Start of Block

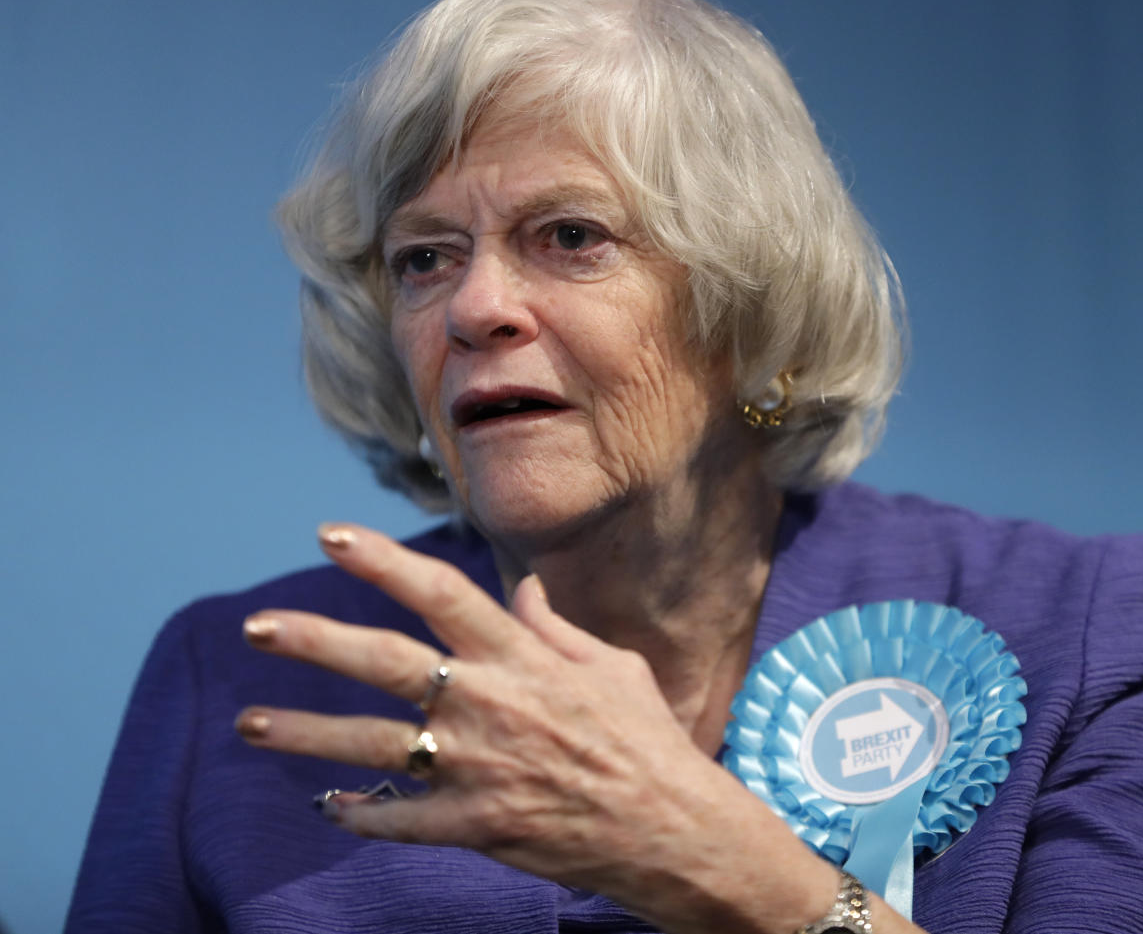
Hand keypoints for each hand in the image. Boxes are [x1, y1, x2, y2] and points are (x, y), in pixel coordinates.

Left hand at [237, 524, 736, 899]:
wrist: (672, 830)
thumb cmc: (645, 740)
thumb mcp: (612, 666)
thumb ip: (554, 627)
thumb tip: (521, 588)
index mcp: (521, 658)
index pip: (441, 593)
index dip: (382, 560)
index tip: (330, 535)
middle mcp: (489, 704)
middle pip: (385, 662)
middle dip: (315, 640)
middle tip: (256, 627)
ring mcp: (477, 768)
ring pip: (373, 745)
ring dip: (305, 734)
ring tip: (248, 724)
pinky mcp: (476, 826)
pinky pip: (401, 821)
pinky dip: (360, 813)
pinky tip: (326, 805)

End of Block
Start of Block

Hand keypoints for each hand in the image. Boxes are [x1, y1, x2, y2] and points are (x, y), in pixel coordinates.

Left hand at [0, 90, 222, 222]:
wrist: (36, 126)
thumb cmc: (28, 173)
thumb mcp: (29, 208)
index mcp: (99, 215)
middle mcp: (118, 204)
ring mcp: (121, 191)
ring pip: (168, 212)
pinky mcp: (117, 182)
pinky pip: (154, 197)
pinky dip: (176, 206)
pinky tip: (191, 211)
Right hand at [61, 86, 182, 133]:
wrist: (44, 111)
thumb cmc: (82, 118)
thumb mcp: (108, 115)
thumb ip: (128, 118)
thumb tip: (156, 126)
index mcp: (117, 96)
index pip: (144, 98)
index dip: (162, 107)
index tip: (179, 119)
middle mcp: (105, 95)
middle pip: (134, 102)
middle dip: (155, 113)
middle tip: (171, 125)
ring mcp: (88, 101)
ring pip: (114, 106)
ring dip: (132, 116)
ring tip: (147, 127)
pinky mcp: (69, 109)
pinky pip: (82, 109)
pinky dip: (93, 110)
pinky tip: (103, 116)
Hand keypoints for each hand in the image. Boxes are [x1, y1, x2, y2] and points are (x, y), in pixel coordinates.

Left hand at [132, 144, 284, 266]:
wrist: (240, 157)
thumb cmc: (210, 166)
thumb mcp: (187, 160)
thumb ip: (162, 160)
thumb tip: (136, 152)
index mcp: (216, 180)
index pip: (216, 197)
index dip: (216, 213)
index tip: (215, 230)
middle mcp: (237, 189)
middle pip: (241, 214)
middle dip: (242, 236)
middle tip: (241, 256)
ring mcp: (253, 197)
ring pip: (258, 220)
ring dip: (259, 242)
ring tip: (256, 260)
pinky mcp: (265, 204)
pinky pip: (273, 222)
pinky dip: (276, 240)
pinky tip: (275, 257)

End of Block
Start of Block

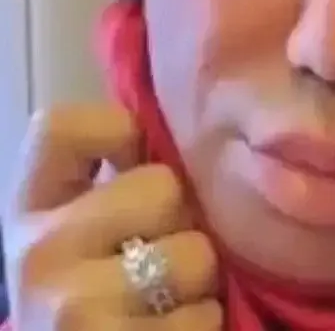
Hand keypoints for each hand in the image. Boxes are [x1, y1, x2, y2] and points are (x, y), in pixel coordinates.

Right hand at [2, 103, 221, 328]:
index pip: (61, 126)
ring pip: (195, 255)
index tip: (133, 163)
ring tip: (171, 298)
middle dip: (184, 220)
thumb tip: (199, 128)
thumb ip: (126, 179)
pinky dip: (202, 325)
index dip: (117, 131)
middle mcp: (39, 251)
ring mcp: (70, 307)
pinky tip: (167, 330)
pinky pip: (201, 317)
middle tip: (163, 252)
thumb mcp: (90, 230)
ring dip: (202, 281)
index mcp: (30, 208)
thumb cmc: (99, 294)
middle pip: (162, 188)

End of Block

Task objective: Where a line in the material above holds "Left", copy that line.

Problem solution:
Left hand at [237, 524, 736, 899]:
Left hand at [0, 90, 222, 222]:
Left hand at [132, 144, 284, 266]:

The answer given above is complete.